Interview: The Making Of Dwarf Fortress

Fluid dynamics is one of those features that, to look at it, one can't help but wonder, how on earth did he do that? I think the answer to that question would be of great interest to the authors of falling sand game clones.

(Ed's note: We're talking about the most recent versions of Dwarf Fortress, that use a three-dimensioned cellular automation system to manipulate water, much like a multi-plane version of falling sand. In it, each space is a cube that can contain from 0 to 7 levels of water. A "1" is the smallest amount of water possible in the game, and a "7" space is full of water.)

TA: I think the falling sand games are more impressive than my stuff. I've got kind of a bare-bones system. The only thing impressive about it is probably that it runs at all while everything else is going on.

It's really not that complicated, just a specialized cellular automata.

TA: Neither is mine, he he. Mine isn't much more than that. Water falls down if it can, over if it can. The pressure is a bit interesting, I guess, since that isn't a local operation. There's probably a local model for pressure, but the ones I've seen wouldn't work for me, I think.

Pressure is the thing I'm personally interested in seeing explained.

TA: The main problem was at waterfalls. The water would fall on to the river below, and just start clumping, forming a pyramid. This is because of the local behavior. It can't go down, so it goes over.

Ah, I see. So the water is flowing out, but too slowly.

TA: You get a slope that naturally forms. And the hard part is that you really can't have any artifacts at all, it really has to just look like a river. Anything unusual is bad, it can't do any pre-calcs based on the map, because the fluid system has to work with water the player throws at it.

The water in the falling sand games I've played with does something similar when a great amount of water lands in an area, it tends to sort of pile up and takes quite a while to settle down to an even level.

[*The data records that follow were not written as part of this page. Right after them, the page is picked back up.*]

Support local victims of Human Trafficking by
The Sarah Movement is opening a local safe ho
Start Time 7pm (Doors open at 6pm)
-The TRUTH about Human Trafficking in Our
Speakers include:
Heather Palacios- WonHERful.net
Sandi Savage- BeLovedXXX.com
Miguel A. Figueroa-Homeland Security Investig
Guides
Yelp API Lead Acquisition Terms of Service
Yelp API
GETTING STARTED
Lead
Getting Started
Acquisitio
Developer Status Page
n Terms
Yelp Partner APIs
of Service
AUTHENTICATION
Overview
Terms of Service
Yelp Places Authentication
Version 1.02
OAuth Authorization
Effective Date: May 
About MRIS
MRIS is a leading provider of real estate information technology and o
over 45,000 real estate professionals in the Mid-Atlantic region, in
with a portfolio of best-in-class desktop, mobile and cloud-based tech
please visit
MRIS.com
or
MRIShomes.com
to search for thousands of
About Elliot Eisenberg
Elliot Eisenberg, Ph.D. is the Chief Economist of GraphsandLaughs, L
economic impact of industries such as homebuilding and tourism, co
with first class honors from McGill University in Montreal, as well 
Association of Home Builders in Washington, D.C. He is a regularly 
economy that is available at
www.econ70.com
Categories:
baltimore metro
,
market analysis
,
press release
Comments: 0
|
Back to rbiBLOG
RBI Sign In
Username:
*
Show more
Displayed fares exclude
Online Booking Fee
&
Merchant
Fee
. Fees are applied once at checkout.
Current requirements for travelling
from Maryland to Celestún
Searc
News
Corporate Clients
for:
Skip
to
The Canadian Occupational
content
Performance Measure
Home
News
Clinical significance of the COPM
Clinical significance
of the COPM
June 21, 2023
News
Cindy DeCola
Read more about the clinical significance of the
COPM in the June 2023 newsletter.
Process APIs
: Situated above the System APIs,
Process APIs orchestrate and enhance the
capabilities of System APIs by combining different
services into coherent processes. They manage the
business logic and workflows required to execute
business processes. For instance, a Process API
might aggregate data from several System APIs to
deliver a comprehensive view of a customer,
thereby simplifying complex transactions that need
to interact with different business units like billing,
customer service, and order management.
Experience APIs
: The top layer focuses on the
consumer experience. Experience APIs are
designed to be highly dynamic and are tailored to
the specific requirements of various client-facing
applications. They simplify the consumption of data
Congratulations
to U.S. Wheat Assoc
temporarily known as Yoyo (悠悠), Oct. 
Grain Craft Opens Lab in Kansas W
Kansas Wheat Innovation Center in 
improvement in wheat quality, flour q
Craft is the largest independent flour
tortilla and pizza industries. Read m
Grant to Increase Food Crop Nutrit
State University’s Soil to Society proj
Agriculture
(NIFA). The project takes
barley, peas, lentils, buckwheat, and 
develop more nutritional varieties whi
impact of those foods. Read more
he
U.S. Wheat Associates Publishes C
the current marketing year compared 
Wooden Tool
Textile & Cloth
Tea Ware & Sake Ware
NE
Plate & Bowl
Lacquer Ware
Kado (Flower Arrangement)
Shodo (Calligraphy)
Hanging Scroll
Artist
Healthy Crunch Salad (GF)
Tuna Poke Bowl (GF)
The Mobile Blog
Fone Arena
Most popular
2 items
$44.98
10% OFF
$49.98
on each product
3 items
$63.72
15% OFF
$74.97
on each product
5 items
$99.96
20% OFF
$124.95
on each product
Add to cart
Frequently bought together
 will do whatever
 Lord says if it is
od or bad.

TA: This example was in a canyon or a cave river. If you are out in the open, it'll overflow the banks, which is also terrible. The cave river is the case where I started, the water is completely contained, but it still has to look normal. I did solve the problem, it doesn't do this anymore, but there are probably a ton of solutions. The way I did it, I can also model pressure, but it's a bit expensive.

What'd you end up doing?

TA: Let's say you have a U shaped tube, and the left half and bottom are full. This should not be a static situation.

Yes, in the falling sand model, water won't rise up the right-hand side.

TA: The nice thing about this is that I'm not dealing with a ton of small particles, but large tiles, so I can afford some pretty cludgy operations. From the local perspective, let's say it is the turn of the water at the top left to move. It can't flow anywhere, and it can't flow down, so it checks the square below. If it is marked "static," it stops. If it isn't marked "static", it'll start doing a flood-fill check downward, through full water spaces, never rising higher than its own level until it finds an open slot.

If it finds one, it teleports there. Otherwise it marks the square below as "static" to avoid a recalc. If the situation ever changes (like water is removed) it can just remove the static flags. It seems like it would be pricey but it's really pretty fast, and doesn't account for very much of the lag on computers having problems. This also happens at waterfalls.

The recalc elimination aspect helps keep it fast.

TA: Yeah, without the recalc elimination it would be impossible at the waterfall. Incidentally, I turned this off for magma on purpose, so it's all clumpy.